[Opening Document segment section]

WOC Diary: Thursday

Thursday I explored the ancient streets of Dijon, admiring the architecture and imagining what life was like there in the 1600 and 1700’s. I visited several museums, and at the Musée de la vie Bourguignonne I got stuck behind a local group of senior citizens on an outing. The guide’s stories about life in old Burgundy were interesting, so I decided to tag along. The seniors were really cute – they whispered excitedly among themselves in French about the objects on display, and I could clearly hear the voice of my own parents saying, “That’s an antique? We used to have one of those when I was a child!”.

[Closing Document segment section]
[Opening Dataset section section]

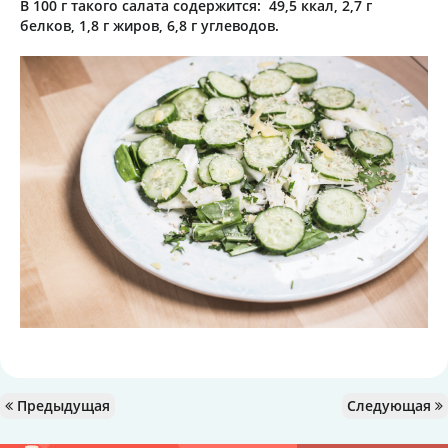
В 100 г такого салата содержится: 49,5 ккал, 2,7 г
белков, 1,8 г жиров, 6,8 г углеводов.
Предыдущая
Следующая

[Closing Dataset section section]

__Task item__
List every place name that appears in the Dijon diary entry.

__Completed exercise__
Dijon
Musée de la vie Bourguignonne
Burgundy